School of Public Health, University of Haifa, 199 Aba Khoushy Ave., Mount Carmel, ZIP Code 3498838, Haifa, Israel.
A. Mishali Counselling Services, Remez St. 47, ZIP Code 3604447, Kiryat Tivon, Israel.
Obes Surg. 2022 Sep;32(9):3041-3046. doi: 10.1007/s11695-022-06195-6. Epub 2022 Jul 12.
The purpose of this study was to examine the connection between weight regain 2 to 5 years after bariatric surgery and three psycho-behavioral factors: mental health, general health efficacy, and emotional regulation.

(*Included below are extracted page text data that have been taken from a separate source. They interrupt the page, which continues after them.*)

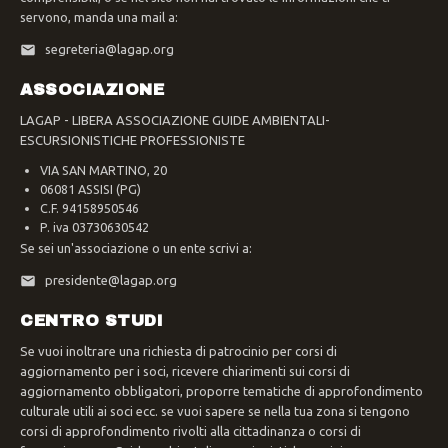
servono, manda una mail a:
segreteria@lagap.org
ASSOCIAZIONE
LAGAP - LIBERA ASSOCIAZIONE GUIDE AMBIENTALI-
ESCURSIONISTICHE PROFESSIONISTE
VIA SAN MARTINO, 20
06081 ASSISI (PG)
C.F. 94158950546
P. iva 03730630542
Se sei un'associazione o un ente scrivi a:
presidente@lagap.org
CENTRO STUDI
Se vuoi inoltrare una richiesta di patrocinio per corsi di
aggiornamento per i soci, ricevere chiarimenti sui corsi di
aggiornamento obbligatori, proporre tematiche di approfondimento
culturale utili ai soci ecc. se vuoi sapere se nella tua zona si tengono
corsi di approfondimento rivolti alla cittadinanza o corsi di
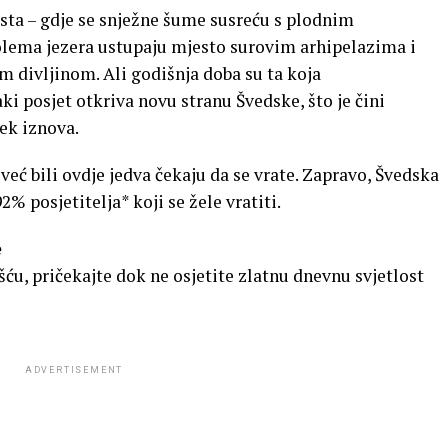
asta – gdje se snježne šume susreću s plodnim
olema jezera ustupaju mjesto surovim arhipelazima i
m divljinom. Ali godišnja doba su ta koja
ki posjet otkriva novu stranu Švedske, što je čini
ek iznova.
 već bili ovdje jedva čekaju da se vrate. Zapravo, Švedska
2% posjetitelja* koji se žele vratiti.
e
šću, pričekajte dok ne osjetite zlatnu dnevnu svjetlost
ADVERTISEMENT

A convenience sample of 120 participants was recruited, 80 of whom had already had bariatric surgery 2 to 5 years earlier, whereas 40 were candidates for such procedure but did not undergo it yet. Each participant filled a consent form, a socio-demographic one, and extra three questionnaires related to socio-behavioral characteristics: Mental Health Inventory (MHI), General Self-efficacy (GSE), and Difficulty in Emotional Regulation Scale (DERS). SPSS version 25 was used to analyze the data, and a one-sample Kolmogorov-Smirnov test was conducted to examine the distribution of the continuous variables.
Those in the non-reducers group experienced (2.19 ± 0.63) greater difficulties than the reducers group (1.82 ± 0.39) when it came to their emotional regulation, whereas the candidate group (1.96 ± 0.47) were situated in-between the groups already operated in terms of their DERS scores (p = 0.008). The reducers group had higher GSE scores (2.75 ± 0.35) than the non-reducers group (2.59 ± 0.39) (p = 0.03).
Effective emotional regulation is linked to weight loss maintenance after bariatric surgery. Difficulties in emotional regulation are negatively correlated with maintaining weight loss among bariatric patients who undergo surgery. General self-efficacy is positively correlated with weight loss maintenance after bariatric surgery.
本研究旨在探讨肥胖症患者接受减重手术后 2 至 5 年内体重反弹与三种心理行为因素之间的关系:心理健康、一般健康效能和情绪调节。
本研究采用方便抽样法招募了 120 名参与者,其中 80 名参与者在 2 至 5 年前已经接受过减重手术,40 名参与者是该手术的候选人但尚未接受手术。每位参与者填写了一份同意书、一份社会人口学问卷和三份与社会行为特征相关的额外问卷:心理健康量表(MHI)、一般自我效能感量表(GSE)和情绪调节困难量表(DERS)。使用 SPSS 版本 25 分析数据,并进行了单一样本 Kolmogorov-Smirnov 检验,以检验连续变量的分布。
在情绪调节方面,非减重组(2.19±0.63)比减重组(1.82±0.39)经历了更大的困难,而候选组(1.96±0.47)在 DERS 评分方面则处于两组之间(p=0.008)。减重组的 GSE 评分(2.75±0.35)高于非减重组(2.59±0.39)(p=0.03)。
有效的情绪调节与肥胖症患者接受减重手术后的体重维持有关。减重手术后,情绪调节困难与维持体重减轻呈负相关。一般自我效能感与减重手术后的体重维持呈正相关。